Jovem supera deficiência com equoterapia
A Tarde Salvador, 06/01/2002
Dependência de drogas, autismo, deficiências física e mental, dentre outros problemas, vem cada vez mais sendo tratados com métodos que fogem do convencional e, o que é mais importante, obtendo retorno positivo Marilena Neco
O garoto Iuri Guimarães Brito, ao nascer, teve anoxia neonatal, a conhecida paralisia cerebral. O pequeno, cuja vida se anunciava sem perspectiva, deu lugar a um jovem que, pouco a pouco, foi vencendo as limitações e hoje, aos 20 anos, está para cursar uma faculdade. Iuri, recentemente, foi aprovado no vestibular para Publicidade e Marketing. O que possibilitou ao recém-universitário ter uma vida normal, guardadas as limitações que a doença impunha, foi a equoterapia, um método complementar interdisciplinar que utiliza o cavalo como instrumento terapêutico.
Dependência de drogas, autismo, deficiências física e mental, dentre outros problemas, vem cada vez mais sendo tratados com métodos que fogem do convencional e, o que é mais importante, obtendo retorno positivo. A equoterapia é apenas um deles. Direcionado para distúrbios de comportamento, de aprendizagem, autismo, síndrome de Down, acidente vascular cerebral e paralisia cerebral, a equoterapia parte de uma avaliação dada por uma equipe composta de médico, fisioterapeuta, psicólogo e instrutor de equitação para obter resultados que podem surpreender, principalmente em pacientes com paralisia cerebral.

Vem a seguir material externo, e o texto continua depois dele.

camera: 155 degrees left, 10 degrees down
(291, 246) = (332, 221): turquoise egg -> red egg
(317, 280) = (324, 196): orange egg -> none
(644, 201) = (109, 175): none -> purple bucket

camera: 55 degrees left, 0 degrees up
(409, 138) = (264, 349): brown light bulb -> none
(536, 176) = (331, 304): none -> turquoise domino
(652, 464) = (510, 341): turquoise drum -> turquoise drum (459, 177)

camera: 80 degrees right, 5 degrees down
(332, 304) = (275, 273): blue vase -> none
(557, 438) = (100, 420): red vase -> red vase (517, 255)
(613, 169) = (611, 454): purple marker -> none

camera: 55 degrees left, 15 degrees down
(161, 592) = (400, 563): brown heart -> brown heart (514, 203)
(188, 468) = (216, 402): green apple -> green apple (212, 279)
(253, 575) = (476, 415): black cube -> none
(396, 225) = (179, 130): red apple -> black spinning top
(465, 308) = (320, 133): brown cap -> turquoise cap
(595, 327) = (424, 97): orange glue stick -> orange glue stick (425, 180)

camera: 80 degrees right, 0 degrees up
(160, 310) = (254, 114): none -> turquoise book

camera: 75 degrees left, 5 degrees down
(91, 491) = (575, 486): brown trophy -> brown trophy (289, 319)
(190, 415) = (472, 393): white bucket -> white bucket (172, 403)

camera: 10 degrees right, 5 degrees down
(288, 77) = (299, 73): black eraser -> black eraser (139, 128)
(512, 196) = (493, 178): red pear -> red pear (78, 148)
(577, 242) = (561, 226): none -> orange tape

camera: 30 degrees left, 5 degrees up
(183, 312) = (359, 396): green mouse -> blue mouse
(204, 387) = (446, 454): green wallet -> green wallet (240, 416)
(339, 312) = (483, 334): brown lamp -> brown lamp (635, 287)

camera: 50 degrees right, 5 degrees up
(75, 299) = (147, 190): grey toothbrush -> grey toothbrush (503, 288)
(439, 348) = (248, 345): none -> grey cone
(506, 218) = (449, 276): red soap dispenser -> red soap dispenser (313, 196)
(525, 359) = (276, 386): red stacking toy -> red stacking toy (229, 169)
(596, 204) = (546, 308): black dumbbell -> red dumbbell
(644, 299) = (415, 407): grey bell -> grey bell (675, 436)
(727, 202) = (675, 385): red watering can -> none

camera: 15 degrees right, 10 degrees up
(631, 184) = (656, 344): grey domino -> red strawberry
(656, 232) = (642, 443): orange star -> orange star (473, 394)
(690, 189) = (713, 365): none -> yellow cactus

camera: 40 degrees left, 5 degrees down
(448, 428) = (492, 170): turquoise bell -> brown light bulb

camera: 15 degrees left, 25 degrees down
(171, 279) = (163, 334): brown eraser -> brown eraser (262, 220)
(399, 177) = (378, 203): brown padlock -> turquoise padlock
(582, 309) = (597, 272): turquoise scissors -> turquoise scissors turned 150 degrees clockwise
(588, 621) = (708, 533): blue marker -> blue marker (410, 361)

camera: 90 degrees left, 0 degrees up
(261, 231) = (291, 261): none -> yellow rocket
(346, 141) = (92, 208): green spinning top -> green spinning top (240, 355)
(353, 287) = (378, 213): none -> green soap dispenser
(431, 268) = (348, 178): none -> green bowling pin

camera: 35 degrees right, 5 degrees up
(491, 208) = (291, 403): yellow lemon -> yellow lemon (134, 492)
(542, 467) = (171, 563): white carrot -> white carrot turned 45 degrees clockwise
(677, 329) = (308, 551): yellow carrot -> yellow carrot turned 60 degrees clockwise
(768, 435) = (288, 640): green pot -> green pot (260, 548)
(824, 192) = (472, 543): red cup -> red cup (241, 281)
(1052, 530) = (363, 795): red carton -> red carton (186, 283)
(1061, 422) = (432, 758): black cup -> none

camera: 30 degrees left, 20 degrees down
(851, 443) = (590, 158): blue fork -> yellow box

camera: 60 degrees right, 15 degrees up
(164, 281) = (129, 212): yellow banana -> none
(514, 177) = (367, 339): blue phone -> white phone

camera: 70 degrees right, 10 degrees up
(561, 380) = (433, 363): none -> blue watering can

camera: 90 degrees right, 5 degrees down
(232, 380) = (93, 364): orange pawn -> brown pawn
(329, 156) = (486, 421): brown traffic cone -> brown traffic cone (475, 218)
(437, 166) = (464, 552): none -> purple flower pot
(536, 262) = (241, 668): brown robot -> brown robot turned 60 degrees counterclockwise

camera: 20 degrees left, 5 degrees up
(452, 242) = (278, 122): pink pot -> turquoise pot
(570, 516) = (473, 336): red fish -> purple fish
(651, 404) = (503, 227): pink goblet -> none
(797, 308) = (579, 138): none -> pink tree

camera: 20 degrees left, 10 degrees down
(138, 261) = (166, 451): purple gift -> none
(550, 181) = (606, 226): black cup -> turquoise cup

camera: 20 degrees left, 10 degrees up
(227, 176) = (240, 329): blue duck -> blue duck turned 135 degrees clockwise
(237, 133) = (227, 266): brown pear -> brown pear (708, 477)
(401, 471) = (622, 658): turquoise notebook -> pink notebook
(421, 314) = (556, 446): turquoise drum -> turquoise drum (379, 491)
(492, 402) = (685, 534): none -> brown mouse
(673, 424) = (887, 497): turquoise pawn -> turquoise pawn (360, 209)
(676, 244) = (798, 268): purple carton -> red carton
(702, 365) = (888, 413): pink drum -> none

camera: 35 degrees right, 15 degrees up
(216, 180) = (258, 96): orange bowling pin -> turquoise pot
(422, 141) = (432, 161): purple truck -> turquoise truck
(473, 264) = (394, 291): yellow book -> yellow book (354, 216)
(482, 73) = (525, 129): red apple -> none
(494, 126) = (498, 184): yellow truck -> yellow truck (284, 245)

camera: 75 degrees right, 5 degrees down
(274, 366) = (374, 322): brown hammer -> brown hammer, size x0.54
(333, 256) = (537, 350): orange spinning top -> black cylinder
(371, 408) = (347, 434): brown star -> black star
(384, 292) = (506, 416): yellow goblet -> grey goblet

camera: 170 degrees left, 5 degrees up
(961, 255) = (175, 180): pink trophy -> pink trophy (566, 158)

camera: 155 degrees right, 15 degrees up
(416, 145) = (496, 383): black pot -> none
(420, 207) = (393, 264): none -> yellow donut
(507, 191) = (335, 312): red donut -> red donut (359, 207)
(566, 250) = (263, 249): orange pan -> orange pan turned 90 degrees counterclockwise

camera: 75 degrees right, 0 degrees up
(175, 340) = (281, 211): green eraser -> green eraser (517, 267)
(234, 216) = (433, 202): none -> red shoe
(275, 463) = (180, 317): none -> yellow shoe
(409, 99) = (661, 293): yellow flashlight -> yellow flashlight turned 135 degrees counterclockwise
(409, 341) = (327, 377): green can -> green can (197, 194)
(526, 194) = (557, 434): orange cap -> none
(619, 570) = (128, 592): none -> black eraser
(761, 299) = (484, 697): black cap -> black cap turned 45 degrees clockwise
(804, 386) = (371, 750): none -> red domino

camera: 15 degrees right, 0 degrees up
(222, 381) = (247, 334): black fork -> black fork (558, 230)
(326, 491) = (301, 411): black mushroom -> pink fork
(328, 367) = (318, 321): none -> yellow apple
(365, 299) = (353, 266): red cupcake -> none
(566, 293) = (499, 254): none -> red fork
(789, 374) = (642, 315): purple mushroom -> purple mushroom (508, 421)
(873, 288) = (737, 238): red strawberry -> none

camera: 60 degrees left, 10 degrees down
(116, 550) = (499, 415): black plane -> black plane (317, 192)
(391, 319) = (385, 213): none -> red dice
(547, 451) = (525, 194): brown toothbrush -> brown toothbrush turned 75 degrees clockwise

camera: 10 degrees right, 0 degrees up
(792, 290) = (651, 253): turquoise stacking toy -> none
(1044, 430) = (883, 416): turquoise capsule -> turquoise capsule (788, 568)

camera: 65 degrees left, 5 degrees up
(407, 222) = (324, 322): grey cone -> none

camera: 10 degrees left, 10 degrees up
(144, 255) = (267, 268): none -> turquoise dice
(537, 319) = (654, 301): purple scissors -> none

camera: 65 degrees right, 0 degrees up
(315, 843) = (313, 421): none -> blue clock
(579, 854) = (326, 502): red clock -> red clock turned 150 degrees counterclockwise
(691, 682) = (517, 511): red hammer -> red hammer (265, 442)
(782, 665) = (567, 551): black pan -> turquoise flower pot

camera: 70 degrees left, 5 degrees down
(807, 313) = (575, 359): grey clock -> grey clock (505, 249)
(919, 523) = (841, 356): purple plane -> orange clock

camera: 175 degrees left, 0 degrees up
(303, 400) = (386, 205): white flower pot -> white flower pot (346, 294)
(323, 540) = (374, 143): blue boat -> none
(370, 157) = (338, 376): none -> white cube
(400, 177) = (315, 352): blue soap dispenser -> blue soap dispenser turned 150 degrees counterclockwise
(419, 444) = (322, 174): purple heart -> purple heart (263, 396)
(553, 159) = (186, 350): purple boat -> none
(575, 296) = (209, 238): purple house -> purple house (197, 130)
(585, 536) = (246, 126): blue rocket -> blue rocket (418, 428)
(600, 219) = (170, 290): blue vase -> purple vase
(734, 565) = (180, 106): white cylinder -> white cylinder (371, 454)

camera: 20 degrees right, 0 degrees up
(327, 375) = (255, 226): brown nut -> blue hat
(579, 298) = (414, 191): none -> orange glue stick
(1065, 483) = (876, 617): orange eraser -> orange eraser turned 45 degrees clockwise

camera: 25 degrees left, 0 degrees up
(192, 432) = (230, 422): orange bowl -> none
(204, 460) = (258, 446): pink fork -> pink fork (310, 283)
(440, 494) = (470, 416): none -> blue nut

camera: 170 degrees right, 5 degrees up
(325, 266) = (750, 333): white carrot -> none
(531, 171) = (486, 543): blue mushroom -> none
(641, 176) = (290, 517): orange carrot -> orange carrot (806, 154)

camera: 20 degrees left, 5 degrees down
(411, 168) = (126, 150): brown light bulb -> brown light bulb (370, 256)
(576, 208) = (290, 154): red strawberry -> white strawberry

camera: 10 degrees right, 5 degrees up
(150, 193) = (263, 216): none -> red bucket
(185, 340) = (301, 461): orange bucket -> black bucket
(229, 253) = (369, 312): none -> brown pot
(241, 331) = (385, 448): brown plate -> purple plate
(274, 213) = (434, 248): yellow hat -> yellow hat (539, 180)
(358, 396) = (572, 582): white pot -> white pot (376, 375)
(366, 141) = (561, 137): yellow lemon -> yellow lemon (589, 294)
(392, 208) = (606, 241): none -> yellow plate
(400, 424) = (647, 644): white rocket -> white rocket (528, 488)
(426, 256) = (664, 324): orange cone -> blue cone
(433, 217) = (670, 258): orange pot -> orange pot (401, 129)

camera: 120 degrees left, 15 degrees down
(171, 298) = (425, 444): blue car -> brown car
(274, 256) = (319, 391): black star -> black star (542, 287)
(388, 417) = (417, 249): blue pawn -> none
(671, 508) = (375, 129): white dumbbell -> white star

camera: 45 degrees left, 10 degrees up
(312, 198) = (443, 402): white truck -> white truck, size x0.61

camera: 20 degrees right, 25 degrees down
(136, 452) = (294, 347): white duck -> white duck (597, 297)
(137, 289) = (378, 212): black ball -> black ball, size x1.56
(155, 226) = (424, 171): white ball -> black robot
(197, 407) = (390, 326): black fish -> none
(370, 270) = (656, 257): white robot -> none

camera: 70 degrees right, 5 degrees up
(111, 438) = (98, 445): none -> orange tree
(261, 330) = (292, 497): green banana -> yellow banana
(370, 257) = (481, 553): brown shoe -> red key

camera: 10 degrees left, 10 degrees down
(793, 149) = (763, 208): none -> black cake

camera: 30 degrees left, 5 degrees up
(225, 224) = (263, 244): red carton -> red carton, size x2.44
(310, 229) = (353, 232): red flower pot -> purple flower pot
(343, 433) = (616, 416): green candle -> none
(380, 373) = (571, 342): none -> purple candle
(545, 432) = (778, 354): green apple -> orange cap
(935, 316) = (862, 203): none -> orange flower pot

"A melhora se dá tanto no aspecto físico quanto psicológico do lesado cerebral", atesta Cristina Brito, presidente da Associação Baiana de Equoterapia, com conhecimento de causa. Ela é a mãe de Iuri e responsável pela implantação do método na Bahia, em 1993, por meio da Associação Baiana de Equoterapia. O método chegou ao Brasil em 89, através da Associação Nacional de Equoterapia.
Progressos - Iuri só veio a dar os primeiros passos aos 7 anos, ainda assim com quedas sucessivas. Aos 11 anos, ele se iniciou na equoterapia. "A partir daí, ele adquiriu auto-estima, autoconfiança e passou a ter melhoras significativas no equilíbrio e na coordenação motora. Se tornou uma pessoa independente nas ações do dia-a-dia, como escovar os dentes e almoçar. Mesmo com dificuldade motora, sempre freqüentou uma escola normal", relata Cristina, radiante com o sucesso do filho.
Mas por que a utilização do cavalo como método terapêutico? Ela explica que o animal, na andadura, realiza o movimento tridimensional (para frente, para trás, para cima, para baixo e para um lado e para o outro). Com isso, contribui para um relaxamento e aumento do tônus muscular, equilíbrio, noção espacial, concentração e mobilidade pélvica, beneficiando o paciente. "Tudo isso associado a outras terapias. A equoterapia é um método, além de eficaz, prazeroso, porque possibilita um contato com a natureza", destaca Cristina.